* Brano selezionato *
Però. Il giorno 9, al Giudice Istruttore giunge la richiesta di procedere immediatamente al sequestro del fucile e a un ascolto più preciso dei vicini di casa per verificare se sono a conoscenza di fatti più o meno recenti che possano minare le dichiarazioni di Antonio e Giacomo. A novembre, a quattro mesi dalla morte di Teodora, il Prof Pitzorno viene incaricato di far luce sull’accaduto. Lo fa senza dati certi, basandosi sul proprio giudizio e sulla propria intuizione, basandosi solo su due allegati agli atti: la descrizione della ferita sottoscapolare che ha ucciso la giovane e la descrizione sommaria della scena del crimine. “Non è mio compito mettere in rilievo le lacune della prima, ma non posso tacere che in un fatto di tale importanza non si sarebbe dovuta trascurare l’autopsia la quale ci avrebbe dato la vera ragione della istantaneità della morte e ci avrebbe fornito elementi utili nella risoluzione di questioni tutt’altro che secondarie”, afferma. È il 1884, vero è che la criminalistica è agli albori, non si isola, non si “congela” la scena del crimine, le tute bianche sono di là da venire, ma tralasciare un’autopsia non si fa. Non lo vuole dire, ma lo dice. Restano l’osservazione e l’esperimento, per stabilire se Teodora sia morta per caso o per scelta. E l’esperimento consiste nello sparare in tutti i modi e da qualunque distanza immaginabile, osservando come proiettili e soggetto attinto reagiscono.
Giacomo aveva dichiarato che la figlia stava a un metro da lui. Ma il nuovo perito prova a sparare. Spara col fucile in spalla puntando dritto davanti a sé, spara col fucile inclinato, spara a 50 cm, a 45, a 40, a 35, 30… E ogni volta osserva gli effetti del proiettile. E capisce che la quella ferita, con quella forma, con quella lesività e con quell’affumicatura della cute non possono essere determinate che da uno sparo a non più di 30 cm.

* Esercizi e quesiti *
1. Nel brano sul caso di Teodora, da quale distanza massima il nuovo perito conclude che sia stato sparato il colpo?
2. Prosegua il brano sul caso di Teodora a partire dalla sua ultima frase.
Il materiale riportato di seguito proviene da una fonte diversa.

[Voci tratte da un dataset]
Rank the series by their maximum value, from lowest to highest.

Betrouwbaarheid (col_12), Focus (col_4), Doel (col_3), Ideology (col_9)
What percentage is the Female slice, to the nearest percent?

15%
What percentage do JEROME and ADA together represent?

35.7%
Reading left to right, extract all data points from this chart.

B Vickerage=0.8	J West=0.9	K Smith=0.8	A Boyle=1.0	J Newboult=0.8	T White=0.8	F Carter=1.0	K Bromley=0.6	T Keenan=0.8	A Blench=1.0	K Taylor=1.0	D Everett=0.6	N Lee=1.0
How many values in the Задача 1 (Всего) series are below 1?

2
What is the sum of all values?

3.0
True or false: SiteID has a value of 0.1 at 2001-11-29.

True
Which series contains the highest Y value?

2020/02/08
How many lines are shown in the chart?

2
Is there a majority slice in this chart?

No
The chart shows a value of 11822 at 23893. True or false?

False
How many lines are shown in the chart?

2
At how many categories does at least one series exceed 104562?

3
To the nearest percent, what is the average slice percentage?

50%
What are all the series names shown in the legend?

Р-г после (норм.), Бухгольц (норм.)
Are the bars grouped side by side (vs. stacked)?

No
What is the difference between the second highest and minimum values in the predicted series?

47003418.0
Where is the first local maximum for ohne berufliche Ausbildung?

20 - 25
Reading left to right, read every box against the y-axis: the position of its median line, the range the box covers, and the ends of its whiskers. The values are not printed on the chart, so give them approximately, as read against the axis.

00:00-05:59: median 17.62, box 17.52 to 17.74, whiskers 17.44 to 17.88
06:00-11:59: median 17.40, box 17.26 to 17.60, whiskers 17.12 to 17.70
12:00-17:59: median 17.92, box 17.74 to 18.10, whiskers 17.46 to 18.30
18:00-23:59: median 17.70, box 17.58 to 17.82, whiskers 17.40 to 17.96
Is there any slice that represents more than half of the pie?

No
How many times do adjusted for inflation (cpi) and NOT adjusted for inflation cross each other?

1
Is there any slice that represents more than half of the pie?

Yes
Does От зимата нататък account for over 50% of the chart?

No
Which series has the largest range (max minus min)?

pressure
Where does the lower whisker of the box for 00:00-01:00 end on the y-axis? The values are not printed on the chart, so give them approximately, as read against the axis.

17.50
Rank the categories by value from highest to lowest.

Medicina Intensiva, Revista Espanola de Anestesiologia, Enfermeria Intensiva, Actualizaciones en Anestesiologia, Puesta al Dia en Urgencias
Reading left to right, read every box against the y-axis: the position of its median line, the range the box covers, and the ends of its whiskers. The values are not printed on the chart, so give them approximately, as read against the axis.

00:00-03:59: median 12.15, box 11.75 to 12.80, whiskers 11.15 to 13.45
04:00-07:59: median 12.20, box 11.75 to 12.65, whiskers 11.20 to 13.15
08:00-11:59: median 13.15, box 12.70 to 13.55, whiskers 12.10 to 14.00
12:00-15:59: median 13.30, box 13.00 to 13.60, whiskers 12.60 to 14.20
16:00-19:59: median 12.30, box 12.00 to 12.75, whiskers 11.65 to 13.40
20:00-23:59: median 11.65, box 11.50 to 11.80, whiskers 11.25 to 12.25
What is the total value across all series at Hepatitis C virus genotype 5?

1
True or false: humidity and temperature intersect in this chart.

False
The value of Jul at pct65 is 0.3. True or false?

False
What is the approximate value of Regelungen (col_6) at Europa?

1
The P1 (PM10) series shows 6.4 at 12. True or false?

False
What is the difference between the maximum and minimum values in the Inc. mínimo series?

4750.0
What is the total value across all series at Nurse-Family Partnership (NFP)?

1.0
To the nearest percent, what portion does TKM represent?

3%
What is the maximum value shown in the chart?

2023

* Elenco delle risposte *
1. Da non più di 30 cm.

2.
Fece quello che pochi anni più tardi, nel 1895, presso un Istituto di Medicina Legale in Polonia, fece il Dott. Eduard Piotrowski, che, per testare le sue teorie sull’origine delle tracce ematiche, costruì pareti di carta di grandi dimensioni per raccogliere le macchie di sangue formatesi uccidendo conigli. In questo modo, variando la tipologia di armi, la posizione dell’aggressore e la direzione dei colpi realizzò numerose tavole a colori che mostrano i risultati dei suoi esperimenti, dando origine a quella che oggi si chiama Bloodstain Pattern Analysis, la Bpa. Come Piotrowski, il Prof. Giacomo Pitzorno, sperimenta. E arriva a determinare che lo sparo non è avvenuto a una distanza superiore ai 30 cm e che è stata presa la mira.
Non è stato un incidente. Non ci sono state urla di disperazione. Il corpo della povera Teodora non è stato pietosamente adagiato su un pagliericcio e coperto da una manta. Giacomo non l’ha cullata in un ultimo, paterno, disperato abbraccio. Giacomo ha sparato con la volontà di uccidere, con l’intenzione di liberarsi di quella figlia.
Chi era Giacomo, allora? Era un tiranno quando protetto dalle quattro mura di casa e un padre amorevole agli occhi degli altri. Picchiava i figli. Mangiava solo lui, lasciando loro e la moglie a guardare. Aveva tentato di violentare Teodora. E soprattutto, non poteva sopportare che, per le nozze della ragazza, avrebbe dovuto sborsare 400 lire: l’equivalente di una botte di vino. Troppo.
A un anno dalla morte di Teodora, il 6 luglio 1885, arriva la sentenza: pena di morte, poi commutata in lavori forzati a vita.
di Lorena Piras
(Fonte: Archivio di Stato di Sassari. L’articolo originale è apparso su City&City).